How are human activities like levee building and damming changing the way the Mississippi River carries water and sediment, and what does that mean for Louisiana’s coast?

Kory Konsoer

Kory Konsoer

Associate Professor and Associate Director for the LSU Center for River Studies

To protect cities and communities along the Mississippi River, large levees were built along the lower reaches following the historic 1927 flood. These levees prevent overbank flooding but also cut off freshwater and sediment delivery to adjacent wetlands and floodplains, and instead funnel water and sediment directly into the Gulf of Mexico (Kesel, 1988). Historically, most of the sediment reaching the mouth of the Mississippi River was sourced from the Missouri Watershed and tributaries draining from the Rocky Mountains (Meade & Moody, 2010). However, beginning in the 1950s, extensive dam construction on the Missouri River and its major tributaries have resulted in large volumes of sediment being trapped, reducing the total sediment load reaching Louisiana’s delta plain from ~390 Mt y-1 (pre-dam conditions) to ~100 Mt y-1 (Kemp et al., 2016).
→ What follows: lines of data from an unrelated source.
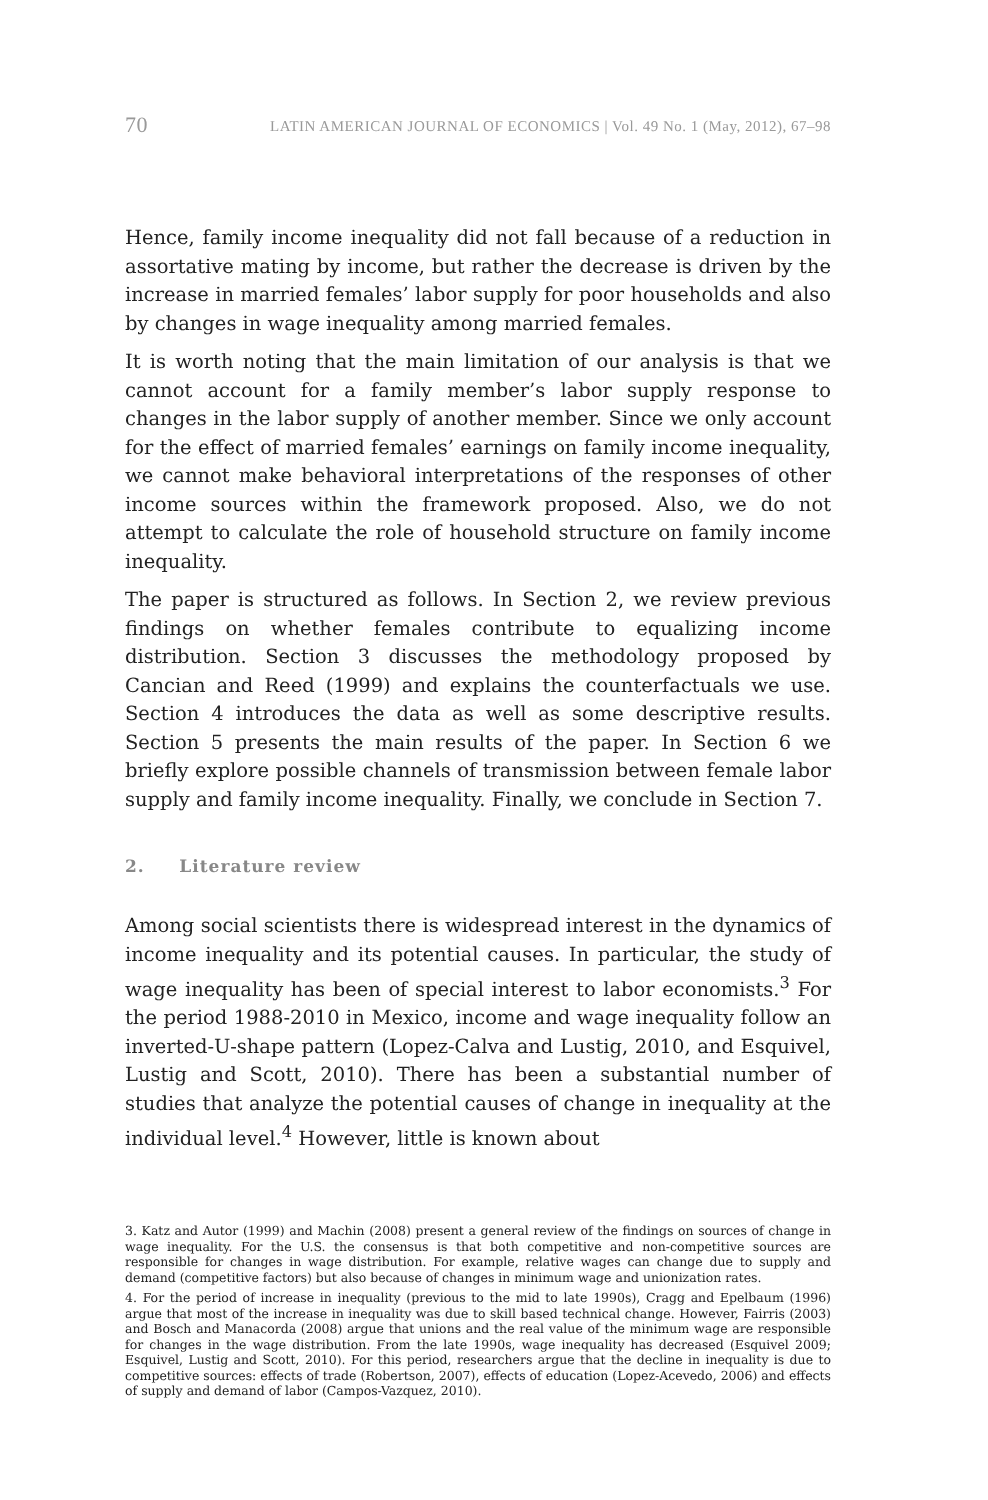70 LATIN AMERICAN JOURNAL OF ECONOMICS | Vol. 49 No. 1 (May, 2012), 67–98
Hence, family income inequality did not fall because of a reduction in assortative mating by income, but rather the decrease is driven by the increase in married females’ labor supply for poor households and also by changes in wage inequality among married females.
It is worth noting that the main limitation of our analysis is that we cannot account for a family member’s labor supply response to changes in the labor supply of another member. Since we only account for the effect of married females’ earnings on family income inequality, we cannot make behavioral interpretations of the responses of other income sources within the framework proposed. Also, we do not attempt to calculate the role of household structure on family income inequality.
The paper is structured as follows. In Section 2, we review previous findings on whether females contribute to equalizing income distribution. Section 3 discusses the methodology proposed by Cancian and Reed (1999) and explains the counterfactuals we use. Section 4 introduces the data as well as some descriptive results. Section 5 presents the main results of the paper. In Section 6 we briefly explore possible channels of transmission between female labor supply and family income inequality. Finally, we conclude in Section 7.
2. Literature review
Among social scientists there is widespread interest in the dynamics of income inequality and its potential causes. In particular, the study of wage inequality has been of special interest to labor economists.<sup>3</sup> For the period 1988-2010 in Mexico, income and wage inequality follow an inverted-U-shape pattern (Lopez-Calva and Lustig, 2010, and Esquivel, Lustig and Scott, 2010). There has been a substantial number of studies that analyze the potential causes of change in inequality at the individual level.<sup>4</sup> However, little is known about
3. Katz and Autor (1999) and Machin (2008) present a general review of the findings on sources of change in wage inequality. For the U.S. the consensus is that both competitive and non-competitive sources are responsible for changes in wage distribution. For example, relative wages can change due to supply and demand (competitive factors) but also because of changes in minimum wage and unionization rates.
4. For the period of increase in inequality (previous to the mid to late 1990s), Cragg and Epelbaum (1996) argue that most of the increase in inequality was due to skill based technical change. However, Fairris (2003) and Bosch and Manacorda (2008) argue that unions and the real value of the minimum wage are responsible for changes in the wage distribution. From the late 1990s, wage inequality has decreased (Esquivel 2009; Esquivel, Lustig and Scott, 2010). For this period, researchers argue that the decline in inequality is due to competitive sources: effects of trade (Robertson, 2007), effects of education (Lopez-Acevedo, 2006) and effects of supply and demand of labor (Campos-Vazquez, 2010).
The effects of substantially reduced sediment loads and restrictions to the exchange of freshwater and sediment between the river and deltaic wetlands have critically impacted Louisiana’s coast. Without the periodic input of river sediment to balance natural subsidence and sea-level rise, wetlands and barrier islands are rapidly eroding. Since the 1930s, nearly 5,000 km² of land has been lost, contributing to ecosystem degradation and greater vulnerability to hurricanes and storm surge (Couvillion et al., 2017).